◆ **What is expected**: For each item, reproduce every line of text verbatim, keeping the original line breaks, spelling, and punctuation.

◆ **Given data**:

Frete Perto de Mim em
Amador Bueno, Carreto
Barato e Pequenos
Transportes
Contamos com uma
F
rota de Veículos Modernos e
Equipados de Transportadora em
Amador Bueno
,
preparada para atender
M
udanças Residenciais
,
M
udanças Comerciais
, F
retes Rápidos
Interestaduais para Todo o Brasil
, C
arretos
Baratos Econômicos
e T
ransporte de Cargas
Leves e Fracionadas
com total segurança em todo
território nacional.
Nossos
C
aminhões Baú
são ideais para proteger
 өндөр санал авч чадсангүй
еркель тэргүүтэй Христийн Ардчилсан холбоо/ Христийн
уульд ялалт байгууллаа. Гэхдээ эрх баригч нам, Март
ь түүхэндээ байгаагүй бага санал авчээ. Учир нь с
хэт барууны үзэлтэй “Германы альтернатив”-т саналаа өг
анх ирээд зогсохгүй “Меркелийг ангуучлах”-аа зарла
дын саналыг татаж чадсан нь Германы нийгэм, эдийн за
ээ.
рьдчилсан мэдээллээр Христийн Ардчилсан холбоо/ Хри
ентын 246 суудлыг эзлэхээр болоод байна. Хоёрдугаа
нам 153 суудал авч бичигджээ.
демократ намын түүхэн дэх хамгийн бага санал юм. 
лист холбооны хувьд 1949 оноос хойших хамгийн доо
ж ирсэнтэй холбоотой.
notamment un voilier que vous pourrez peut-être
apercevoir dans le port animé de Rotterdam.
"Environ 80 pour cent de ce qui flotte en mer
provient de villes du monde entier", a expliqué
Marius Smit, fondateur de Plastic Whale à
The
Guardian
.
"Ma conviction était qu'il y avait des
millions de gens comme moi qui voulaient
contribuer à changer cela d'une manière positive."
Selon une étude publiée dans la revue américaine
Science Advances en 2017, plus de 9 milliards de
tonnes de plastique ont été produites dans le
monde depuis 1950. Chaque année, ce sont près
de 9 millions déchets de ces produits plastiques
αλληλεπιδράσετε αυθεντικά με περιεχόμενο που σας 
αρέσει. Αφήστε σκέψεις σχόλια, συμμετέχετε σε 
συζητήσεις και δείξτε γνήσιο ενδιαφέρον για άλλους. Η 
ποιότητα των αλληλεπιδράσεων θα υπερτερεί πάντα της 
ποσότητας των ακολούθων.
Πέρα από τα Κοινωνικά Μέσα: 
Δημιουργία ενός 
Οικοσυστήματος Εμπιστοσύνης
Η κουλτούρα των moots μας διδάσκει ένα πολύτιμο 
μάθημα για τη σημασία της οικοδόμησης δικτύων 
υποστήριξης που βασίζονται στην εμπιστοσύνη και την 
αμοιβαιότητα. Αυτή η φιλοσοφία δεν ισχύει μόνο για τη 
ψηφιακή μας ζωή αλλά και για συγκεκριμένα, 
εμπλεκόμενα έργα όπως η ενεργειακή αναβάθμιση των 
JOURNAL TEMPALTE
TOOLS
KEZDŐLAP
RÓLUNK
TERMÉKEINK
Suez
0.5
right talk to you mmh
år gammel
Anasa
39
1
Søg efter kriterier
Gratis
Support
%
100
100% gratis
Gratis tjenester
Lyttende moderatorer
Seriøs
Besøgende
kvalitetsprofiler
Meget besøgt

◆ **Task answer**:
Frete Perto de Mim em
Amador Bueno, Carreto
Barato e Pequenos
Transportes
Contamos com uma
F
rota de Veículos Modernos e
Equipados de Transportadora em
Amador Bueno
,
preparada para atender
M
udanças Residenciais
,
M
udanças Comerciais
, F
retes Rápidos
Interestaduais para Todo o Brasil
, C
arretos
Baratos Econômicos
e T
ransporte de Cargas
Leves e Fracionadas
com total segurança em todo
território nacional.
Nossos
C
aminhões Baú
são ideais para proteger
 өндөр санал авч чадсангүй
еркель тэргүүтэй Христийн Ардчилсан холбоо/ Христийн
уульд ялалт байгууллаа. Гэхдээ эрх баригч нам, Март
ь түүхэндээ байгаагүй бага санал авчээ. Учир нь с
хэт барууны үзэлтэй “Германы альтернатив”-т саналаа өг
анх ирээд зогсохгүй “Меркелийг ангуучлах”-аа зарла
дын саналыг татаж чадсан нь Германы нийгэм, эдийн за
ээ.
рьдчилсан мэдээллээр Христийн Ардчилсан холбоо/ Хри
ентын 246 суудлыг эзлэхээр болоод байна. Хоёрдугаа
нам 153 суудал авч бичигджээ.
демократ намын түүхэн дэх хамгийн бага санал юм. 
лист холбооны хувьд 1949 оноос хойших хамгийн доо
ж ирсэнтэй холбоотой.
notamment un voilier que vous pourrez peut-être
apercevoir dans le port animé de Rotterdam.
"Environ 80 pour cent de ce qui flotte en mer
provient de villes du monde entier", a expliqué
Marius Smit, fondateur de Plastic Whale à
The
Guardian
.
"Ma conviction était qu'il y avait des
millions de gens comme moi qui voulaient
contribuer à changer cela d'une manière positive."
Selon une étude publiée dans la revue américaine
Science Advances en 2017, plus de 9 milliards de
tonnes de plastique ont été produites dans le
monde depuis 1950. Chaque année, ce sont près
de 9 millions déchets de ces produits plastiques
αλληλεπιδράσετε αυθεντικά με περιεχόμενο που σας 
αρέσει. Αφήστε σκέψεις σχόλια, συμμετέχετε σε 
συζητήσεις και δείξτε γνήσιο ενδιαφέρον για άλλους. Η 
ποιότητα των αλληλεπιδράσεων θα υπερτερεί πάντα της 
ποσότητας των ακολούθων.
Πέρα από τα Κοινωνικά Μέσα: 
Δημιουργία ενός 
Οικοσυστήματος Εμπιστοσύνης
Η κουλτούρα των moots μας διδάσκει ένα πολύτιμο 
μάθημα για τη σημασία της οικοδόμησης δικτύων 
υποστήριξης που βασίζονται στην εμπιστοσύνη και την 
αμοιβαιότητα. Αυτή η φιλοσοφία δεν ισχύει μόνο για τη 
ψηφιακή μας ζωή αλλά και για συγκεκριμένα, 
εμπλεκόμενα έργα όπως η ενεργειακή αναβάθμιση των 
JOURNAL TEMPALTE
TOOLS
KEZDŐLAP
RÓLUNK
TERMÉKEINK
Suez
0.5
right talk to you mmh
år gammel
Anasa
39
1
Søg efter kriterier
Gratis
Support
%
100
100% gratis
Gratis tjenester
Lyttende moderatorer
Seriøs
Besøgende
kvalitetsprofiler
Meget besøgt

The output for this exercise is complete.